Minnesota Statutes, section 245C.02, subdivision 16, states:
“Recurring maltreatment” means more than one incident of maltreatment for which there is a preponderance of evidence that maltreatment occurred and that the subject was responsible for the maltreatment.
Minnesota Statutes, section 245C.02, subdivision 18, states:
"Serious maltreatment" means sexual abuse, maltreatment resulting in death, neglect resulting in serious injury which reasonably requires the care of a physician whether or not the care of a physician was sought, or abuse resulting in serious injury. For purposes of this definition, "care of a physician" is treatment received or ordered by a physician, physician assistant, or nurse practitioner, but does not include diagnostic testing, assessment, or observation; the application of, recommendation to use, or prescription solely for a remedy that is available over the counter without a prescription; or a prescription solely for a topical antibiotic to treat burns when there is no follow-up appointment. For purposes of this definition, "abuse resulting in serious injury" means: bruises, bites, skin laceration, or tissue damage; fractures; dislocations; evidence of internal injuries; head injuries with loss of consciousness; extensive second-degree or third-degree burns and other burns for which complications are present; extensive second-degree or third-degree frostbite and other frostbite for which complications are present; irreversible mobility or avulsion of teeth; injuries to the eyes; ingestion of foreign substances and objects that are harmful; near drowning; and heat exhaustion or sunstroke. Serious maltreatment includes neglect when it results in criminal sexual conduct against a child or vulnerable adult.

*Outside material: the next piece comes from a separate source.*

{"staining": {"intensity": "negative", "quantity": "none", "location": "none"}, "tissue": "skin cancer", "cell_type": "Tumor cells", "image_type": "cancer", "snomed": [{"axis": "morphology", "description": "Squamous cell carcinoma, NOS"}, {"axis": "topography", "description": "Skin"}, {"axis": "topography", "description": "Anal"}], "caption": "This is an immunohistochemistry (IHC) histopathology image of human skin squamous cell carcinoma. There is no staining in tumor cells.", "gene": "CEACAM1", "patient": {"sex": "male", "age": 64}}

It was determined that the substantiated neglect for which the SP was responsible did not meet statutory criteria to be determined as recurring or serious as it was a single incident, and the AV did not sustain any injuries.
Pursuant to Minnesota Statutes, section 260E.35, subdivision 6, paragraph (c) all investigative data maintained in this report will be kept by the Department of Human Services for at least ten years after the date of the final entry in the report.
Action Taken by Facility:
The facility completed an Internal Review and found their policies and procedures were adequate, but not followed by the SP. The facility implemented an additional procedure of documenting headcounts and name to face checks on Brightwheel to increase accountability. The facility also met with each staff person and explained the expectation that staff were to count their children frequently in the classrooms and during every transition.

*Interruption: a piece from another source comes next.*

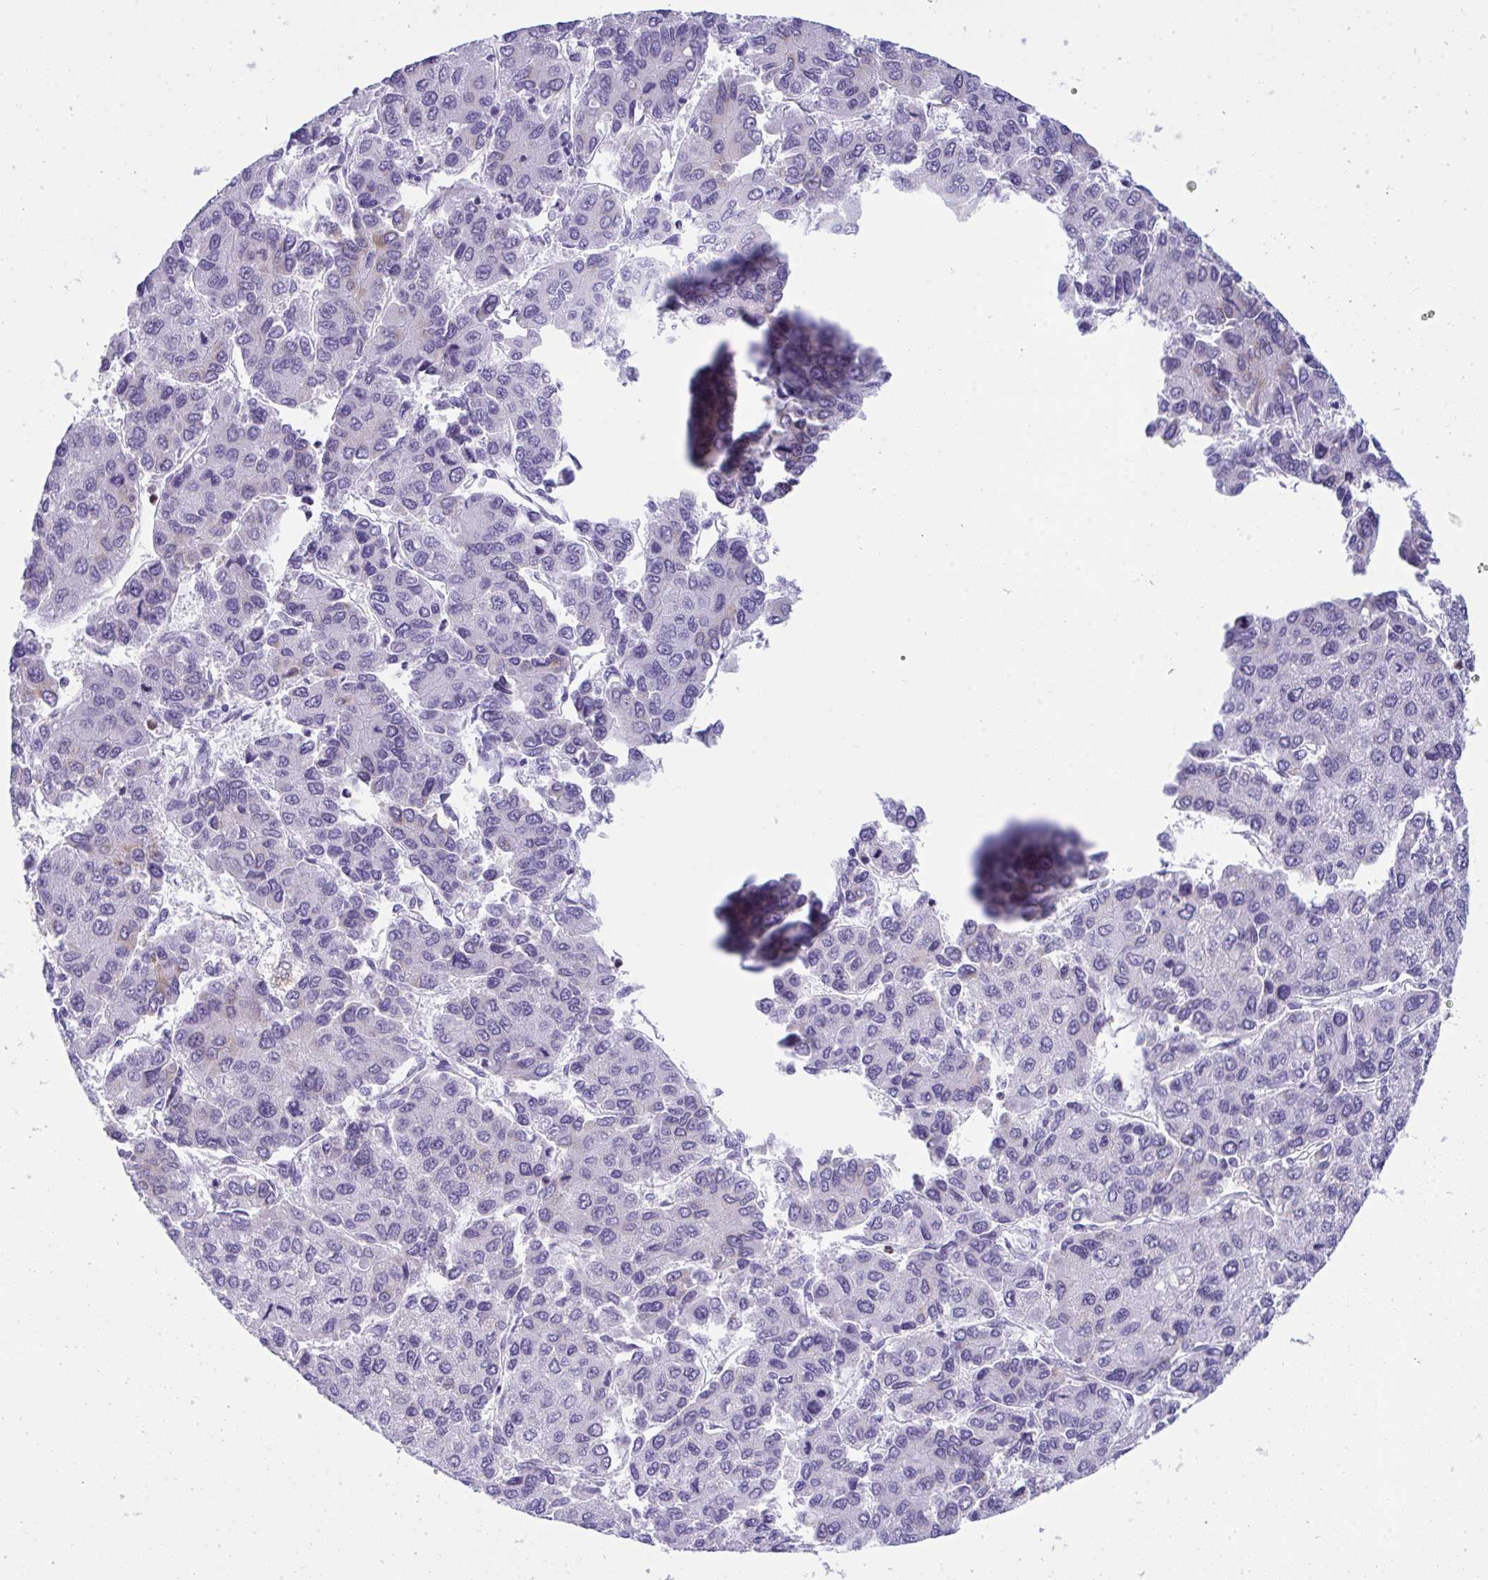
{"staining": {"intensity": "negative", "quantity": "none", "location": "none"}, "tissue": "liver cancer", "cell_type": "Tumor cells", "image_type": "cancer", "snomed": [{"axis": "morphology", "description": "Carcinoma, Hepatocellular, NOS"}, {"axis": "topography", "description": "Liver"}], "caption": "An immunohistochemistry histopathology image of liver hepatocellular carcinoma is shown. There is no staining in tumor cells of liver hepatocellular carcinoma. (DAB IHC with hematoxylin counter stain).", "gene": "PLA2G12B", "patient": {"sex": "female", "age": 66}}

Action Taken by Department of Human Services, Office of Inspector General:
The SP was not disqualified from providing direct care services as a result of the maltreatment determination in this report. However, the SP was notified by the Office of Inspector General that any further substantiated act of maltreatment, whether or not the act meets the criteria for “serious,” will automatically meet the criteria for “recurring” and will result in disqualification. The determination that the SP was responsible for maltreatment is subject to appeal.
On February 21, 2024, the facility was issued a Correction Order for the violation outlined in this report.
Certification:
The information collection procedures followed in this investigation were pursuant to Minnesota Statutes, section 260E.30, subdivision 6, paragraph (c). All individuals that are subjects of data in this investigation have the right to obtain private data on themselves which was collected, created, or maintained by the Department of Human Services.